**INPUT DATA**

────────────────────

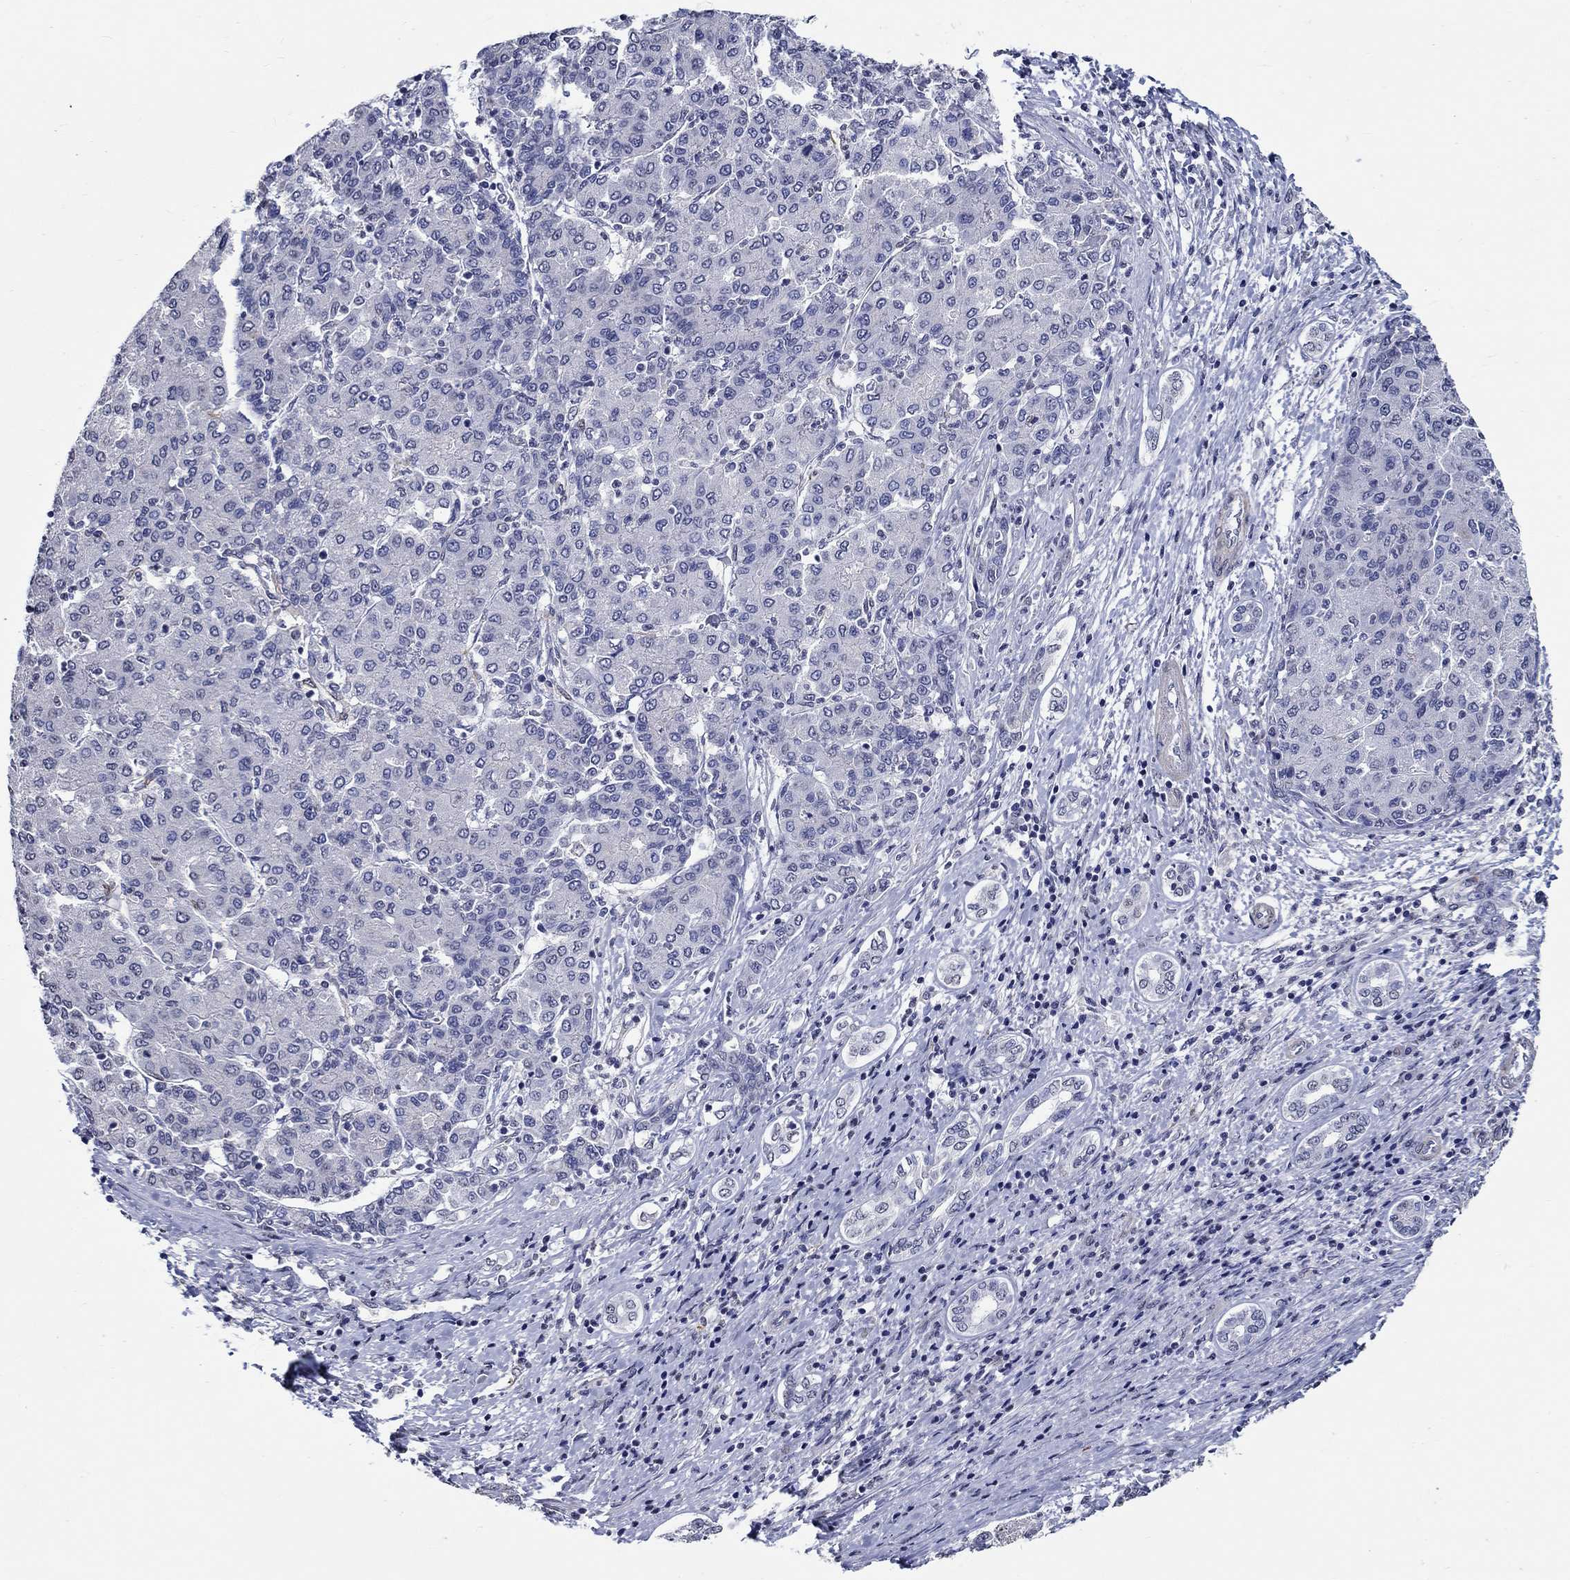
{"staining": {"intensity": "negative", "quantity": "none", "location": "none"}, "tissue": "liver cancer", "cell_type": "Tumor cells", "image_type": "cancer", "snomed": [{"axis": "morphology", "description": "Carcinoma, Hepatocellular, NOS"}, {"axis": "topography", "description": "Liver"}], "caption": "Immunohistochemistry of human liver cancer (hepatocellular carcinoma) demonstrates no positivity in tumor cells. (DAB (3,3'-diaminobenzidine) immunohistochemistry (IHC) visualized using brightfield microscopy, high magnification).", "gene": "PDE1B", "patient": {"sex": "male", "age": 65}}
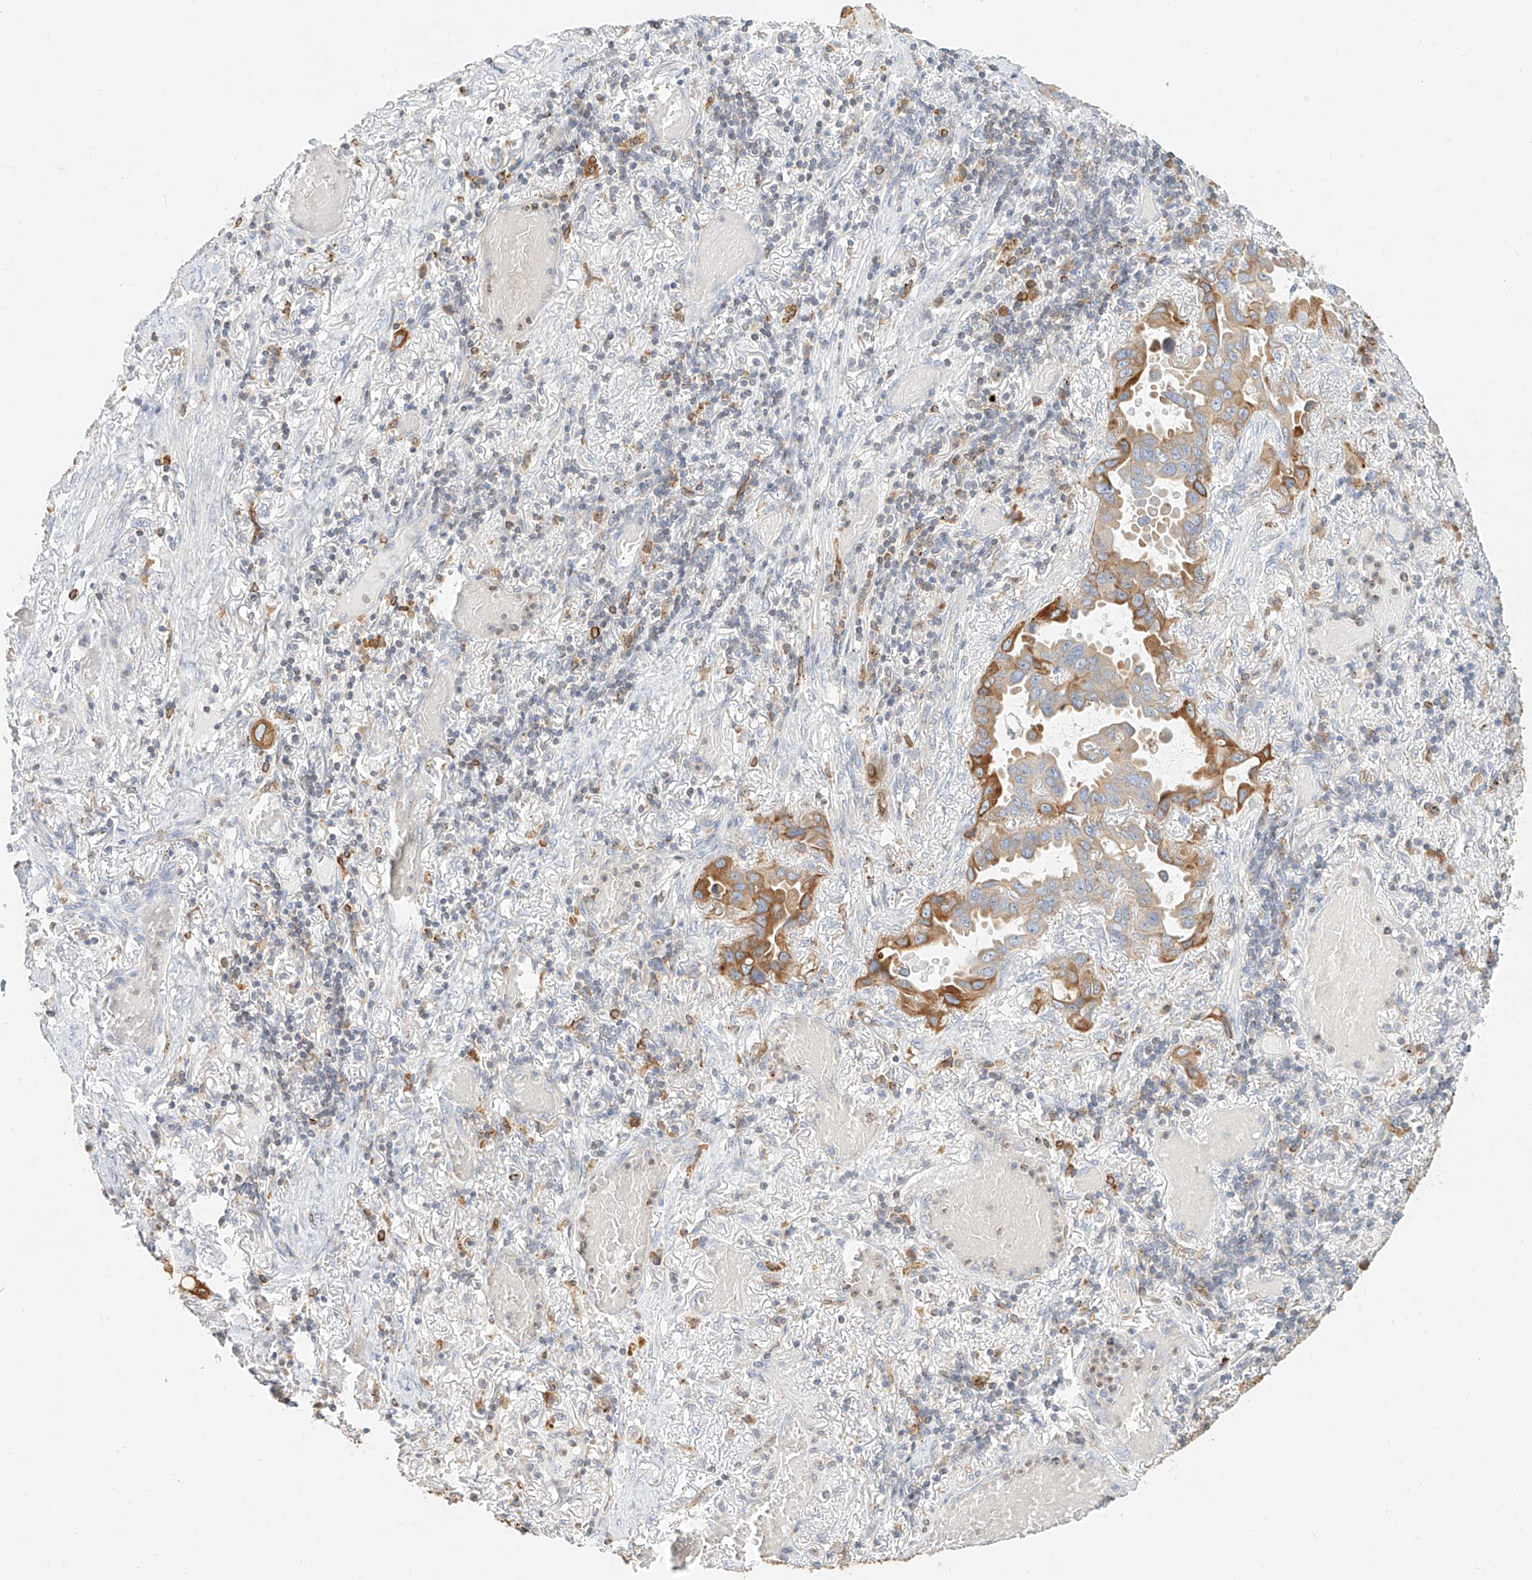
{"staining": {"intensity": "strong", "quantity": ">75%", "location": "cytoplasmic/membranous"}, "tissue": "lung cancer", "cell_type": "Tumor cells", "image_type": "cancer", "snomed": [{"axis": "morphology", "description": "Adenocarcinoma, NOS"}, {"axis": "topography", "description": "Lung"}], "caption": "Immunohistochemical staining of lung cancer shows strong cytoplasmic/membranous protein positivity in about >75% of tumor cells.", "gene": "DHRS7", "patient": {"sex": "male", "age": 64}}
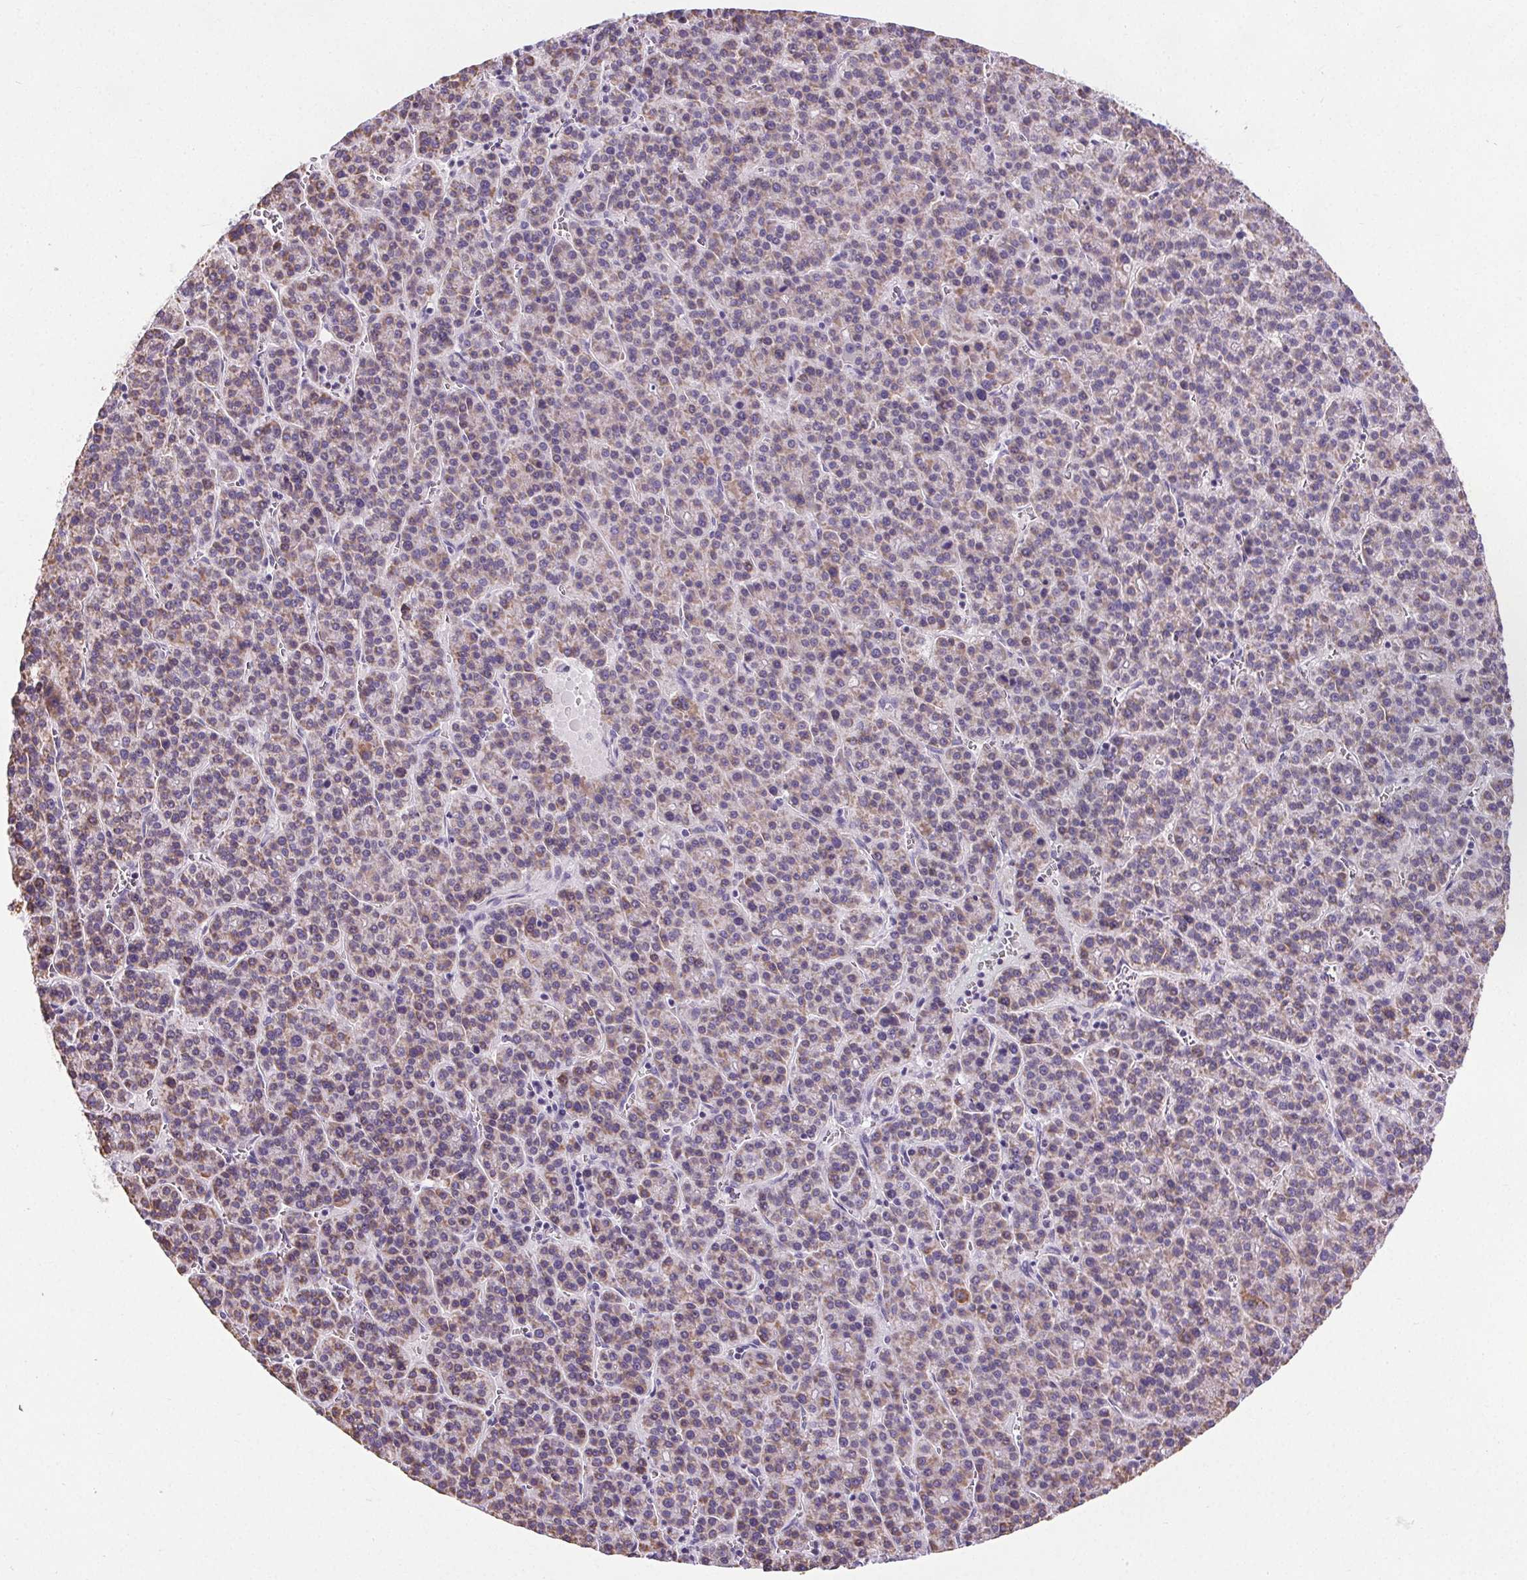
{"staining": {"intensity": "weak", "quantity": "25%-75%", "location": "cytoplasmic/membranous"}, "tissue": "liver cancer", "cell_type": "Tumor cells", "image_type": "cancer", "snomed": [{"axis": "morphology", "description": "Carcinoma, Hepatocellular, NOS"}, {"axis": "topography", "description": "Liver"}], "caption": "Human liver hepatocellular carcinoma stained with a protein marker demonstrates weak staining in tumor cells.", "gene": "ELAVL2", "patient": {"sex": "female", "age": 58}}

────────────────────

**EXERCISE INSTRUCTIONS**
Restate the data word for word from its first line through the line with "staining of lung", leaving out any picture along the way.

**ANSWER TO THIS TASK**
{"staining": {"intensity": "negative", "quantity": "none", "location": "none"}, "tissue": "liver cancer", "cell_type": "Tumor cells", "image_type": "cancer", "snomed": [{"axis": "morphology", "description": "Carcinoma, Hepatocellular, NOS"}, {"axis": "topography", "description": "Liver"}], "caption": "Immunohistochemistry of human liver cancer (hepatocellular carcinoma) demonstrates no positivity in tumor cells. (DAB (3,3'-diaminobenzidine) immunohistochemistry (IHC) visualized using brightfield microscopy, high magnification).", "gene": "PDE1B", "patient": {"sex": "male", "age": 65}}
{"staining": {"intensity": "strong", "quantity": ">75%", "location": "cytoplasmic/membranous"}, "tissue": "lung cancer", "cell_type": "Tumor cells", "image_type": "cancer", "snomed": [{"axis": "morphology", "description": "Adenocarcinoma, NOS"}, {"axis": "topography", "description": "Lung"}], "caption": "Immunohistochemical staining of lung cancer shows strong cytoplasmic/membranous protein positivity in about >75% of tumor cells.", "gene": "DHRS7", "patient": {"sex": "male", "age": 64}}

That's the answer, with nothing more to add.